[Dataset entries]
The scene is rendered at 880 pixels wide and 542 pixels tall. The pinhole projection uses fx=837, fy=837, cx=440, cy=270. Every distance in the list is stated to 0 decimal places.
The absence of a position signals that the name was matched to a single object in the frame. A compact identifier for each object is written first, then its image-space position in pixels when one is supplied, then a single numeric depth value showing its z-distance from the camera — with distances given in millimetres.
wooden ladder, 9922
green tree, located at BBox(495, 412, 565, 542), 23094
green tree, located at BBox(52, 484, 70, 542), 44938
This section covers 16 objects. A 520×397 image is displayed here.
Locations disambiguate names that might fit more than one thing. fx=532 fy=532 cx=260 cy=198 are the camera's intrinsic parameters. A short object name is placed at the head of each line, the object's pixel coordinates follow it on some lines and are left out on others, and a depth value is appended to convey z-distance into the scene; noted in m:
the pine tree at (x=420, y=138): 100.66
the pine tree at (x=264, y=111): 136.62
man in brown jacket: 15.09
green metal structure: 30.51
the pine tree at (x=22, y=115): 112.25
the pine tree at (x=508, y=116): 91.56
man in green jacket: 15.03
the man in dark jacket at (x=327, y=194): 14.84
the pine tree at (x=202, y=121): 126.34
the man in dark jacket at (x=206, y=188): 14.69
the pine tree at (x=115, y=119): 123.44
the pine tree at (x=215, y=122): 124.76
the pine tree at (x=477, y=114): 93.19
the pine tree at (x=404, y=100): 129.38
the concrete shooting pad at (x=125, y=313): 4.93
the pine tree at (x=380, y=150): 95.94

--

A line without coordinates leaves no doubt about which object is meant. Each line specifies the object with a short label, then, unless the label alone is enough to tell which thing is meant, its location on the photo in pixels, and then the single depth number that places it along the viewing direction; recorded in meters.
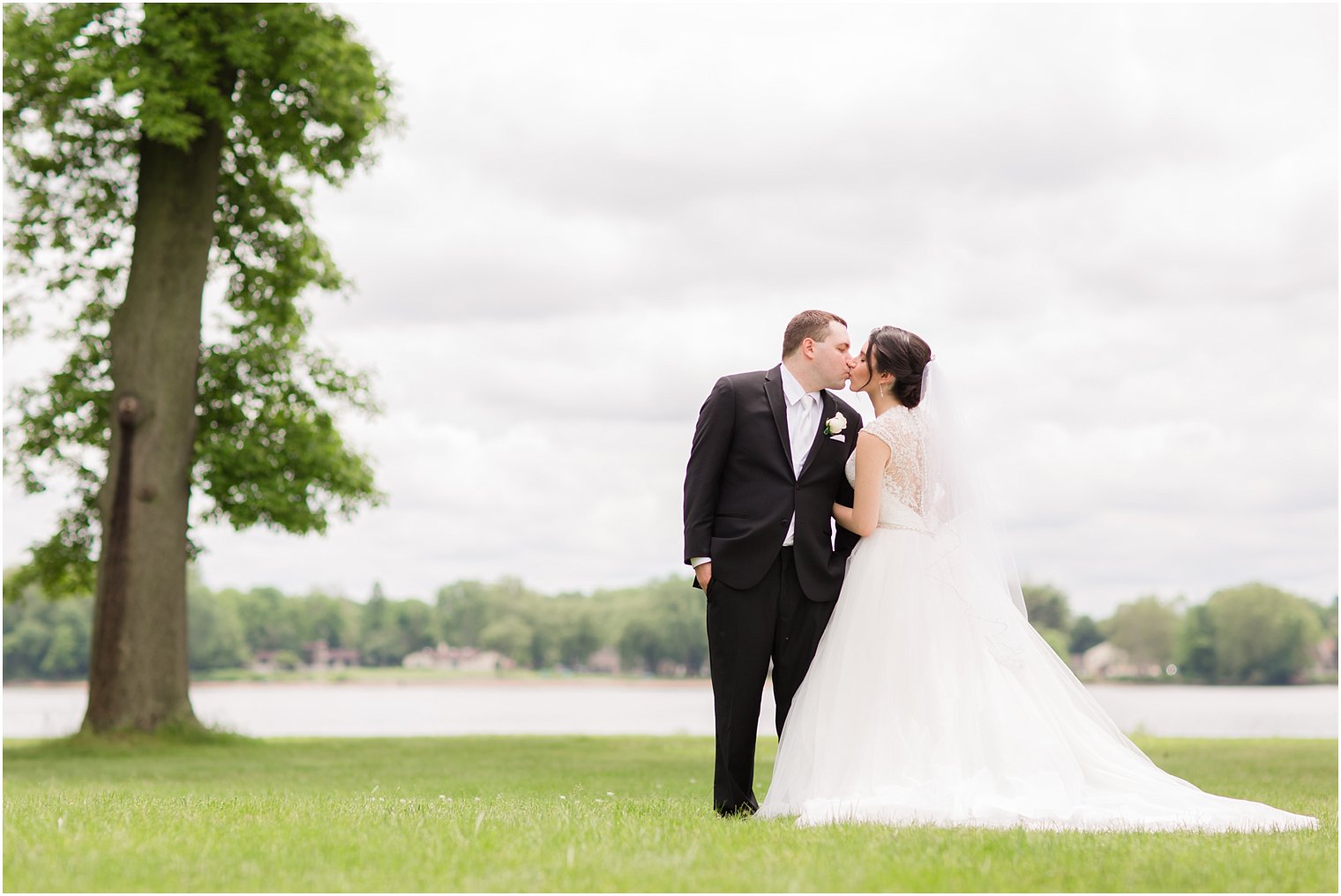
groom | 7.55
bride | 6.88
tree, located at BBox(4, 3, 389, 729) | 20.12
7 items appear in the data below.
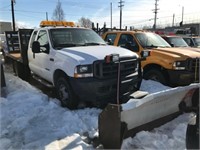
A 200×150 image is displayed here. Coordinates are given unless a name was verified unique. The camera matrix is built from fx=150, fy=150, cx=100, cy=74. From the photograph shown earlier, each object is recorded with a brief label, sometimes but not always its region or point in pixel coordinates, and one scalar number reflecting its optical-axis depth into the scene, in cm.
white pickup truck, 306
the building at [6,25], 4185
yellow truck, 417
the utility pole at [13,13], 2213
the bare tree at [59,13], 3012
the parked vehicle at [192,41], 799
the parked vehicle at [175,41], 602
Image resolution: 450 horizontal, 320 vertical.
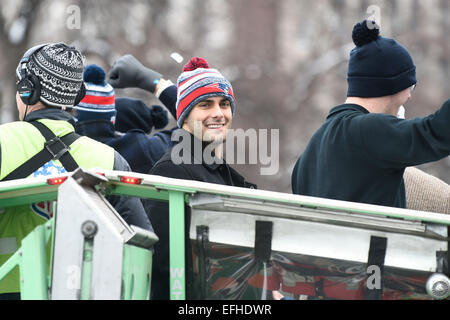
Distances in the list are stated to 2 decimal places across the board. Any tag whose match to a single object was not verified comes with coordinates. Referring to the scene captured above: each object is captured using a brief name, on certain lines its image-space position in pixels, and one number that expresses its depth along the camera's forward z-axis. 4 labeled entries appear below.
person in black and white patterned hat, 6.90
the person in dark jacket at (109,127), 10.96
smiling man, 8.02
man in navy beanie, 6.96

▸ **WHAT YOU SHOULD DO**: What do the lines above say from the one containing "the pine tree at (x=477, y=114): 93.19" down to the one containing "the pine tree at (x=380, y=150): 95.94"? Return them exactly, both end lines included, and only them.

▸ **EXERCISE RESULT**:
the pine tree at (x=477, y=114): 93.19
the pine tree at (x=404, y=100): 129.38
the concrete shooting pad at (x=125, y=313): 4.93
the pine tree at (x=380, y=150): 95.94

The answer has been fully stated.